Circulate: Ask students to review the algorithms with a partner and group them into categories. Move around the room making sure students are not getting stuck. If they finish early push them to see if they can think about the problem in a different way.

Discuss: Discuss with another group. which of these algorithms are “the same” as one another?

Have students discuss with another before asking them to share with the room. Lead a discussion on their experiences using tips from the discussion goal at the side.

Create Performance Task Written Response Practice

In order to help prepare students for the new component of the AP Create Performance Task, there will be several opportunities throughout the curriculum to practice creating written responses aligned with the learning objectives that might be assessed on the exam.

Sample Prompt: What makes two pieces of code “the same”? Could there ever be two pieces of code that you consider to be “the same” even if they aren’t identical?

Unit Journal Template

Sample Response for Instructors

Journal: Students add the following vocabulary words and definitions to their journals: problem, algorithm, sequencing, selection, iteration.

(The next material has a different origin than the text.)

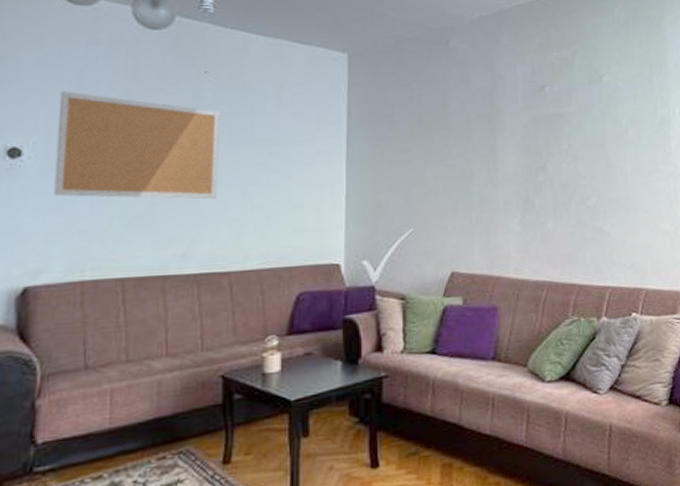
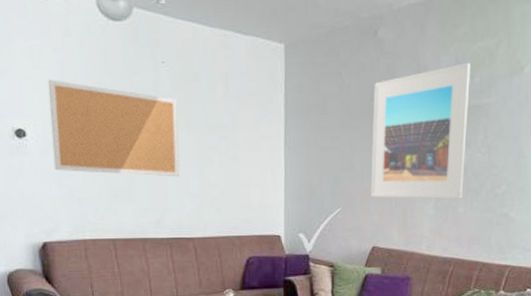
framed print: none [447,71,551,216] -> present [371,62,470,199]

Discuss: How did today’s activities change the way you think about algorithms and problems?

Have students think about their answers on their own, then share with a partner, and then finally discuss responses with the entire room.

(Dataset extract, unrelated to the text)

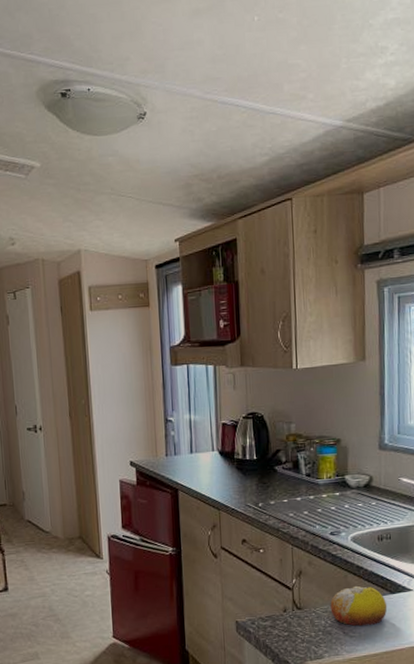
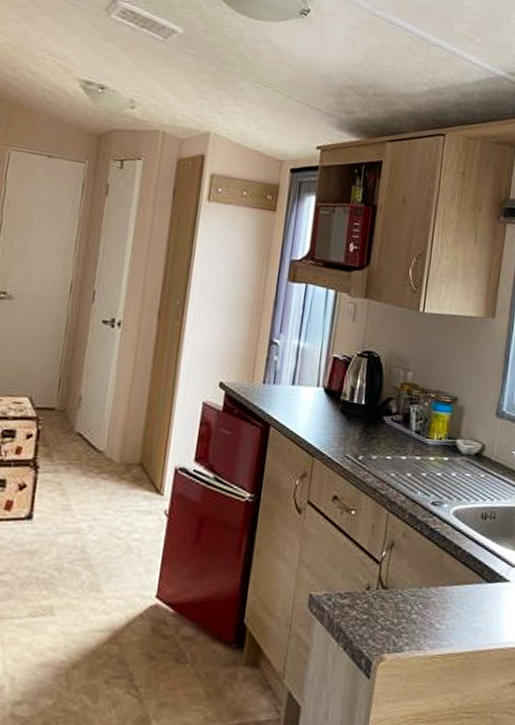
fruit: present [330,585,387,627] -> none [419,568,481,618]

Discussion Goal: Use this discussion to reinforce vocabulary introduced in the slides and check in on whether students have begun the transition towards thinking on a higher level about algorithms and problems.

Computer scientists don't just think about "code", they think about problems and the algorithms that solve them. In this unit we're going to explore what makes two problems, or two algorithms, similar or different from one another, and the way computer scientists talk about them. Not only will you be a better programmer, but you'll get to work on some really interesting problems along the way.

Check For Understanding Question(s) and solutions can be found in each lesson on Code Studio. These questions can be used for an exit ticket.

Question: In your own words explain the difference between a problem and an algorithm.